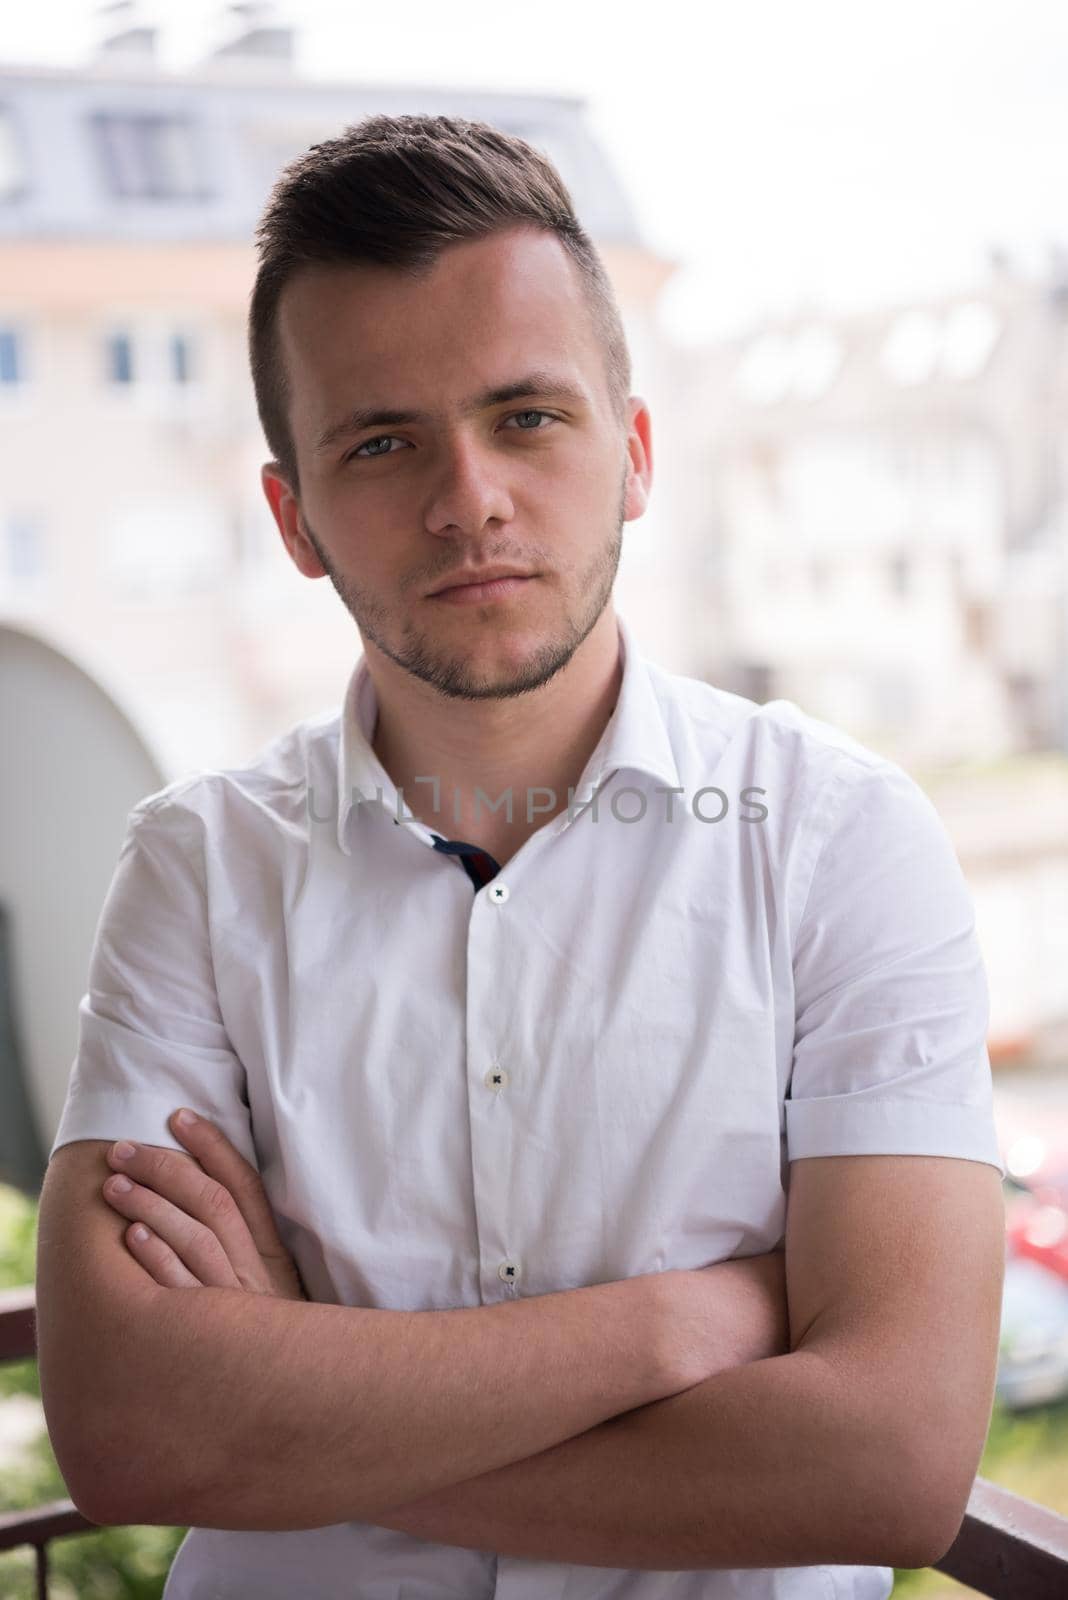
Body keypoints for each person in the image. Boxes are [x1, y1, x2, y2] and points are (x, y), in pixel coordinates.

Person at [35, 113, 1007, 1600]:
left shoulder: (843, 839)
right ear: (293, 517)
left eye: (527, 417)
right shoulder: (197, 866)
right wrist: (673, 1329)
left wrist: (301, 1396)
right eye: (380, 441)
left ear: (632, 451)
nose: (468, 497)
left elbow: (892, 1462)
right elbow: (128, 1432)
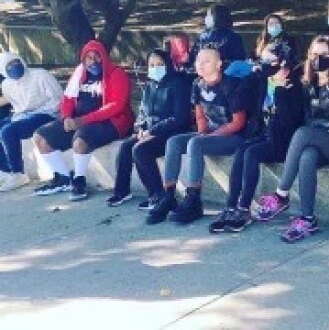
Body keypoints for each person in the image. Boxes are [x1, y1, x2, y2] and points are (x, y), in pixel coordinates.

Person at [253, 36, 329, 243]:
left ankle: (281, 195)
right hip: (317, 140)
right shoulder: (308, 82)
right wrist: (281, 88)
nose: (319, 59)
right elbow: (303, 115)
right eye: (315, 54)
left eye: (324, 55)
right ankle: (307, 218)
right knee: (307, 156)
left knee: (303, 133)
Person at [147, 46, 255, 225]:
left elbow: (238, 122)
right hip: (210, 135)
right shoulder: (197, 84)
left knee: (195, 144)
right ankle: (169, 195)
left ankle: (193, 200)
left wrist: (210, 136)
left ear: (219, 64)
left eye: (206, 61)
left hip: (234, 137)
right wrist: (203, 132)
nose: (201, 65)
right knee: (174, 141)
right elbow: (199, 115)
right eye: (198, 61)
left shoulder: (232, 85)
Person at [208, 55, 305, 233]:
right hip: (263, 136)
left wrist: (280, 92)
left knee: (251, 153)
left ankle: (244, 208)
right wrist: (253, 77)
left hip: (284, 143)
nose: (272, 68)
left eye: (276, 63)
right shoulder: (262, 83)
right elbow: (238, 103)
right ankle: (231, 206)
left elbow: (289, 120)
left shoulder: (294, 87)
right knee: (241, 150)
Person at [32, 40, 133, 201]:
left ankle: (79, 180)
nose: (93, 62)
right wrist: (67, 118)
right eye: (89, 58)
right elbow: (68, 99)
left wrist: (83, 121)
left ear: (104, 57)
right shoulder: (79, 73)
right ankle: (63, 178)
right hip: (79, 119)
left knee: (80, 140)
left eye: (97, 57)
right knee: (41, 137)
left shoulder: (116, 74)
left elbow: (117, 105)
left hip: (109, 121)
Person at [106, 49, 192, 209]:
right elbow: (142, 113)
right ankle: (121, 191)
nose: (155, 68)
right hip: (149, 132)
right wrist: (140, 128)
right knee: (126, 147)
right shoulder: (149, 86)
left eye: (160, 64)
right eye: (152, 65)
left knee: (141, 150)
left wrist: (152, 131)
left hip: (171, 132)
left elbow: (180, 118)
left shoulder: (178, 85)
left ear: (168, 65)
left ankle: (159, 195)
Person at [0, 52, 63, 192]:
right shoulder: (7, 85)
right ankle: (5, 171)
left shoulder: (40, 75)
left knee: (8, 131)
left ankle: (18, 173)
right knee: (3, 127)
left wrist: (32, 113)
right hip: (23, 116)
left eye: (16, 62)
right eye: (9, 65)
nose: (14, 67)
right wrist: (21, 115)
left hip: (48, 114)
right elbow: (18, 106)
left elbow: (58, 101)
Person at [187, 4, 247, 69]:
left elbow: (238, 61)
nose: (206, 18)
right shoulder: (203, 36)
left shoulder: (232, 38)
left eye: (208, 15)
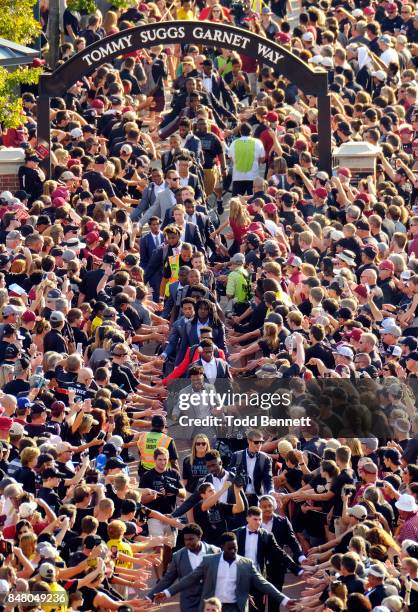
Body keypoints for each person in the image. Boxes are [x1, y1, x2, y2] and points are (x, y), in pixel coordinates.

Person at [153, 531, 293, 610]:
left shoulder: (246, 564)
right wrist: (167, 592)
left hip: (236, 608)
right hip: (213, 607)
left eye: (235, 548)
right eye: (229, 548)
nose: (233, 551)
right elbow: (190, 578)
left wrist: (285, 600)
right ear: (222, 546)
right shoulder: (209, 561)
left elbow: (264, 584)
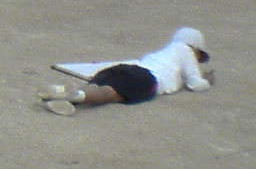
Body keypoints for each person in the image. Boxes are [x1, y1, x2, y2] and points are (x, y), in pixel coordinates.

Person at [39, 27, 214, 116]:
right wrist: (207, 80)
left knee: (101, 85)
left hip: (127, 67)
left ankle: (68, 95)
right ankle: (76, 96)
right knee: (112, 94)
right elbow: (195, 83)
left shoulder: (165, 53)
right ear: (196, 48)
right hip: (148, 79)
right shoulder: (186, 51)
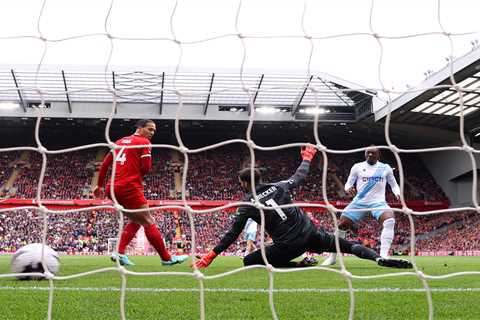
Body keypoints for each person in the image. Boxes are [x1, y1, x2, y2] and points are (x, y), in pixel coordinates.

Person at [194, 146, 411, 270]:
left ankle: (301, 265)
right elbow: (300, 176)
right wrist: (307, 158)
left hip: (287, 246)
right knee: (347, 245)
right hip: (311, 234)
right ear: (261, 177)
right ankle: (378, 258)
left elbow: (233, 233)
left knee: (249, 261)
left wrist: (211, 255)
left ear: (243, 184)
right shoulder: (279, 186)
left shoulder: (246, 205)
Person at [93, 119, 188, 266]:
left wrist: (98, 186)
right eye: (150, 129)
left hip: (112, 188)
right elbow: (146, 168)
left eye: (154, 131)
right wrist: (135, 171)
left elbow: (105, 164)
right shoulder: (143, 142)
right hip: (129, 187)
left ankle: (119, 252)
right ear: (140, 128)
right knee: (149, 221)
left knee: (137, 220)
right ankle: (166, 258)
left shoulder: (119, 141)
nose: (152, 133)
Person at [322, 146, 400, 266]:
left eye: (372, 153)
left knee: (389, 220)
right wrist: (348, 189)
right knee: (341, 225)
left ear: (378, 155)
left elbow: (393, 184)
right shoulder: (357, 167)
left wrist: (397, 193)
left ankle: (384, 255)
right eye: (367, 153)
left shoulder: (385, 168)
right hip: (359, 202)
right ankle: (332, 257)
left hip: (378, 202)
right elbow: (348, 184)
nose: (369, 155)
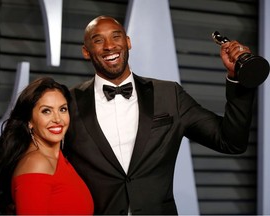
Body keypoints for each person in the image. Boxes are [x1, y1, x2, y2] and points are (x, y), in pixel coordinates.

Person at [64, 15, 256, 215]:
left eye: (116, 36)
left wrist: (238, 79)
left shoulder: (168, 94)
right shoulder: (67, 102)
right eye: (98, 40)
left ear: (128, 42)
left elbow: (231, 142)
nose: (109, 46)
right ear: (86, 52)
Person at [0, 77, 94, 215]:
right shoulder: (36, 164)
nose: (57, 119)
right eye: (46, 111)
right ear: (29, 121)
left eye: (62, 109)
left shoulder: (58, 158)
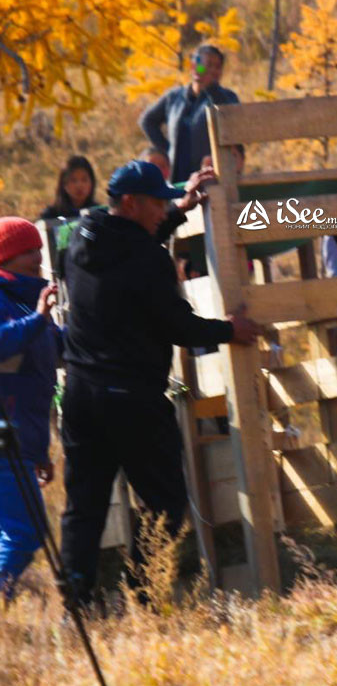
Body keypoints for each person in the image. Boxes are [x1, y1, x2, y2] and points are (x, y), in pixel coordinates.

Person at [59, 161, 261, 604]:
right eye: (155, 204)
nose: (160, 211)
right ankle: (143, 595)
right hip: (132, 399)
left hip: (80, 394)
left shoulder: (80, 237)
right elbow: (178, 327)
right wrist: (229, 330)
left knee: (85, 506)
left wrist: (177, 211)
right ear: (129, 203)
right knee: (166, 505)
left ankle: (75, 599)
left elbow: (127, 247)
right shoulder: (149, 258)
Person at [0, 219, 61, 598]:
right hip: (3, 440)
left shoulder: (27, 302)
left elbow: (53, 352)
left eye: (39, 248)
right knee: (25, 531)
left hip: (21, 442)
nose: (37, 257)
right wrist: (37, 320)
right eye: (27, 250)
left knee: (17, 530)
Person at [139, 43, 239, 184]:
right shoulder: (174, 97)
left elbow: (231, 121)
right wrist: (168, 150)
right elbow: (147, 121)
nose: (212, 71)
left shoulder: (228, 97)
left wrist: (212, 89)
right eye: (207, 65)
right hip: (177, 180)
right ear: (194, 67)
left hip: (210, 179)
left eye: (217, 67)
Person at [40, 155, 97, 220]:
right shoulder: (50, 215)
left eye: (84, 180)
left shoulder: (97, 213)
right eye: (73, 180)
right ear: (64, 184)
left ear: (92, 182)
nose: (79, 185)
:::
■ **THE TASK**:
Please transcribe the lines from the one containing "right knee: (166, 505)" through the last line of the records. Include both ends and nothing else.

■ **WRITTEN RESPONSE**:
right knee: (166, 505)
left ankle: (75, 599)
left elbow: (127, 247)
right shoulder: (149, 258)
Person at [0, 219, 61, 598]:
right hip: (3, 440)
left shoulder: (27, 302)
left elbow: (53, 352)
left eye: (39, 248)
right knee: (25, 531)
left hip: (21, 442)
nose: (37, 257)
right wrist: (37, 320)
right eye: (27, 250)
left knee: (17, 530)
Person at [139, 43, 239, 184]:
right shoulder: (174, 97)
left elbow: (231, 121)
right wrist: (168, 150)
right elbow: (147, 121)
nose: (212, 71)
left shoulder: (228, 97)
left wrist: (212, 89)
right eye: (207, 65)
right hip: (177, 180)
right ear: (194, 67)
left hip: (210, 179)
left eye: (217, 67)
Person at [40, 155, 97, 220]:
right shoulder: (50, 215)
left eye: (84, 180)
left shoulder: (97, 213)
right eye: (73, 180)
right ear: (64, 184)
left ear: (92, 182)
nose: (79, 185)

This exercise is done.